Hay momentos en los que el progreso sobre la bicicleta se estanca sin una explicación evidente. Las sensaciones no terminan de acompañar, las subidas se hacen largas y el margen de mejora parece cada vez más estrecho. Es en ese punto donde muchos ciclistas empiezan a mirar más allá del propio entrenamiento sobre ruedas y descubren que el trabajo fuera del sillín puede ser determinante.

La fuerza como base silenciosa del rendimiento ciclista
Durante años, el entrenamiento de fuerza ha sido un complemento secundario para muchos ciclistas, especialmente en disciplinas como el Cross Country o el XCM. Sin embargo, la evidencia y la experiencia en competición han dejado claro que el desarrollo muscular específico no solo mejora la potencia, sino también la eficiencia y la resistencia a la fatiga.
El primer ejercicio imprescindible es la sentadilla. Trabaja de forma directa cuádriceps, glúteos y core, tres pilares básicos en el pedaleo. Introducir sentadillas para ciclismo con carga progresiva permite ganar fuerza máxima, algo clave en arrancadas, repechos explosivos o cambios de ritmo en carrera. Además, mejora la estabilidad de la cadera, reduciendo pérdidas de energía.
Otro movimiento fundamental es el peso muerto. A diferencia de la sentadilla, aquí la implicación del tren posterior es mayor, con especial protagonismo de los isquiotibiales y la zona lumbar. El peso muerto en entrenamiento ciclista ayuda a equilibrar la musculatura, algo especialmente importante en ciclistas que acumulan muchas horas en posición sentada.

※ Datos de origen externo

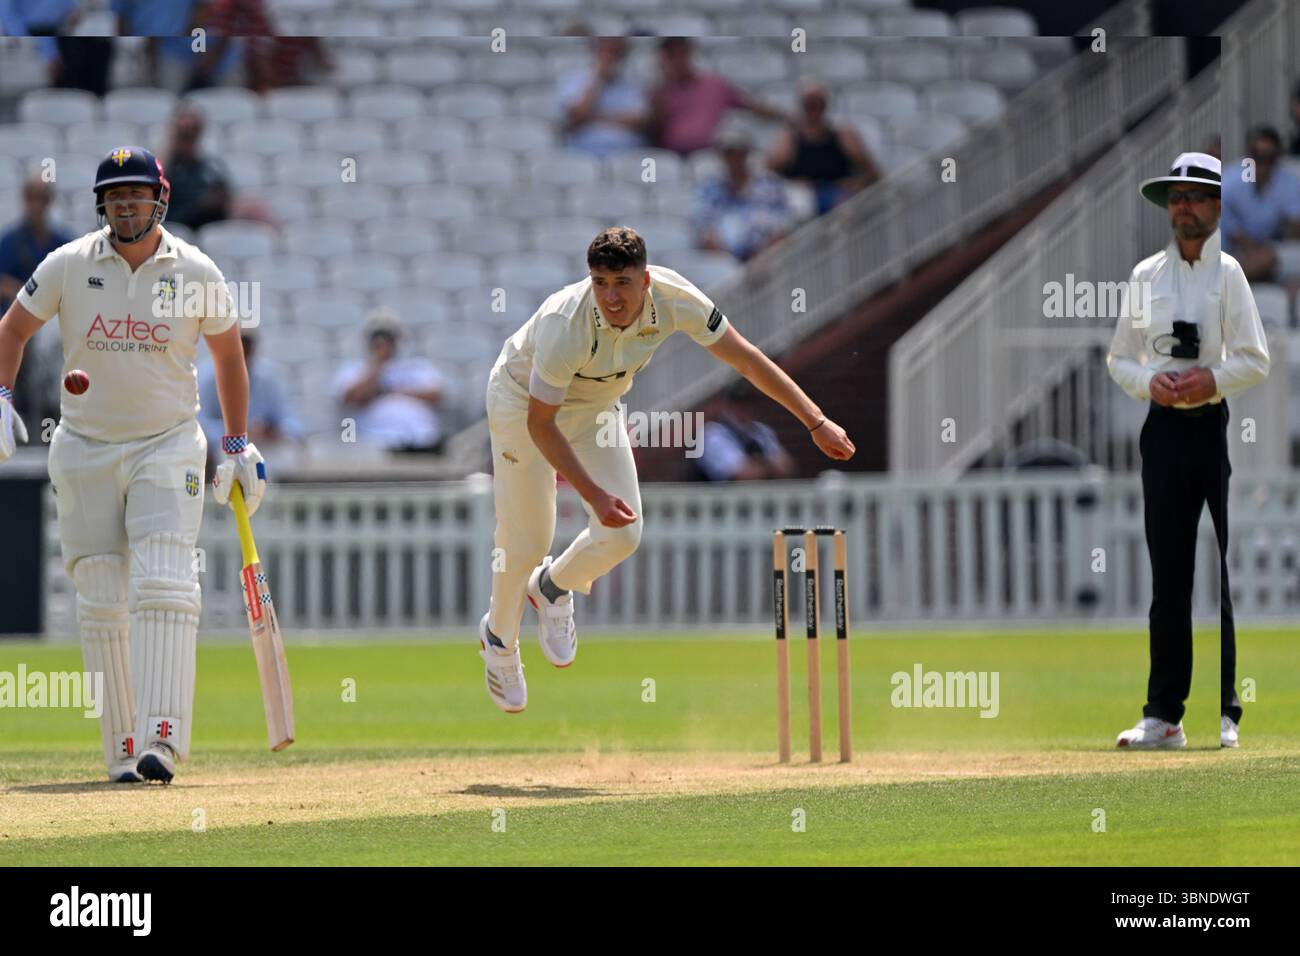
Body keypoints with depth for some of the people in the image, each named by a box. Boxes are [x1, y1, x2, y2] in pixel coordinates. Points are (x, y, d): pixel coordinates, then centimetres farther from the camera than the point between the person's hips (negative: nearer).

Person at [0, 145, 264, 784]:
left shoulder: (196, 273, -2)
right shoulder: (68, 265, -2)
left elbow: (228, 353, 11)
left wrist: (238, 445, 10)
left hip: (168, 448, -2)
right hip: (83, 450, 2)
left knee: (164, 586, -18)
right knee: (101, 604, 2)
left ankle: (161, 740, -26)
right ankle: (122, 749, 8)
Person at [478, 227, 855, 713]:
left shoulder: (673, 299, -27)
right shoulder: (565, 325, -40)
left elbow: (746, 359, -17)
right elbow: (540, 423, -29)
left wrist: (816, 422, -20)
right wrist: (593, 494, -35)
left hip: (595, 408, 4)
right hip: (522, 403, -4)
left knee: (622, 535, -8)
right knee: (526, 542, -2)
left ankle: (553, 587, 26)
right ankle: (499, 636, 30)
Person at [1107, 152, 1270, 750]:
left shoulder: (1231, 274, 2)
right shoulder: (1145, 276, 11)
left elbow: (1256, 360, -2)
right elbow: (1118, 358, 14)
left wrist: (1214, 378, -19)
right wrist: (1149, 381, -6)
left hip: (1224, 426, -3)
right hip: (1166, 429, 3)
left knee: (1232, 572, -5)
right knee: (1168, 573, 3)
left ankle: (1229, 712, -1)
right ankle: (1163, 716, 5)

El trabajo unilateral también cobra protagonismo. Ejercicios como las zancadas o el step-up replican el gesto del pedaleo de forma más específica. Incorporar ejercicios unilaterales para ciclistas permite corregir descompensaciones entre piernas, algo habitual incluso en deportistas experimentados, y mejora la transmisión de fuerza en cada pedalada.
El core, muchas veces olvidado, tiene un papel clave. Un tronco estable permite aplicar más potencia sin pérdidas. Planchas, ejercicios anti-rotación o trabajo con poleas son herramientas eficaces. El entrenamiento de core para ciclismo no busca estética, sino eficiencia mecánica y control postural, especialmente en terrenos técnicos o largas jornadas de MTB.
Por último, los ejercicios pliométricos aportan un componente explosivo que resulta especialmente útil en situaciones de carrera. Saltos al cajón, saltos laterales o movimientos balísticos ayudan a mejorar la capacidad de generar fuerza rápidamente. Este tipo de trabajo, bien integrado, eleva el nivel en disciplinas donde los cambios de ritmo marcan diferencias.
Un punto importante es la planificación. No se trata de añadir volumen sin control, sino de integrar la fuerza en función de la fase de la temporada. En periodos de base, el desarrollo de fuerza máxima tiene más peso. A medida que se acerca la competición, se reduce la carga y se prioriza la transferencia al gesto específico.
Como ejemplo práctico, una rutina sencilla de gimnasio orientada a ciclistas puede estructurarse en tres sesiones semanales. En cada una de ellas se pueden incluir sentadillas (4x6 repeticiones), peso muerto (3x6), zancadas (3x8 por pierna), trabajo de core (3-4 ejercicios de 30-45 segundos) y un bloque final de pliometría (3x8 saltos). Este tipo de rutina de gimnasio para mejorar en bicicleta es suficiente para generar adaptaciones si se ejecuta con técnica correcta y progresión de cargas.
La clave no está en entrenar como un culturista, sino en entender qué necesita el ciclista. La fuerza no sustituye a las horas sobre la bici, pero sí multiplica su efecto. A medio plazo, se traduce en más vatios, mayor resistencia muscular y una sensación de control que marca diferencias cuando el terreno se complica.